Sunday, February 27, 2011

Coconut Squares (Numoora bi joze-hind)

This is a signature Palestinian
dessert, and also one of my grandmother's favourites. It's very simple to make, I got it right on my first attempt even my mother was proud!

  • 3 cups fine semolina flour
  • 1 1/2 cups all purpose white flour
  • 2 cups of finely shredded coconut
  • 1 tsp yeast
  • 1 cup butter (or for vegans, 1/2 cup olive oil and 1/2 cup vegetable oil)
  • 1 cup sugar
  • 1/2 cup water
For Garnish:

Mix the yeast with 1/2 cup of warm water and a dash of sugar. Let stand until the mixture is cloudy.
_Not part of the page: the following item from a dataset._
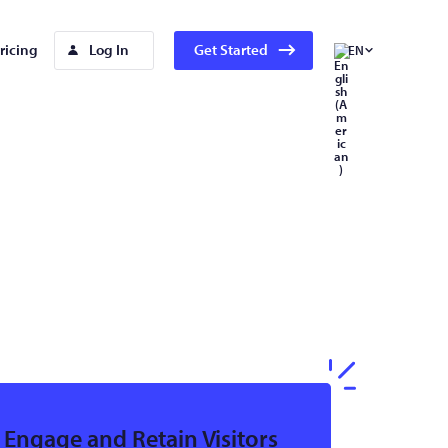
ricing
Log In
Get Started
EN
Engage and Retain Visitors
In a stand mixer with the dough hook, mix all ingredients (except the garnishes but including the yeast mixture) together. The dough should be soft, yet still together. If you find it needs to be softer, add another 1/4 cup of water.
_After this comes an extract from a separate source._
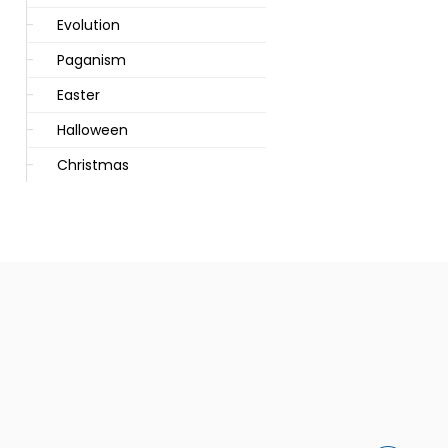
Evolution
Paganism
Easter
Halloween
Christmas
Preheat your oven to 100°F. Grease and flour a 9x13 pan. Spread out the mixture on the bottom of the pan until the top is smooth. Slice the mixture into diamond shapes, and place a pine nut in the centre of each piece. Turn off the oven , and put the tray in the oven to allow the mixture to rise for at least 30 minutes.

Once the squares have risen, remove the tray from the oven and preheat it to 350°F. Return the numoora to the oven and bake for 30-40 minutes, until its a dark golden colour (or as my Tata would say, dark roses).

Remove from the oven and pour the simple syrup over the squares while they're still warm. Allow it to soak for at least 30 minutes to absorb all the syrup. Remove from the tray and enjoy!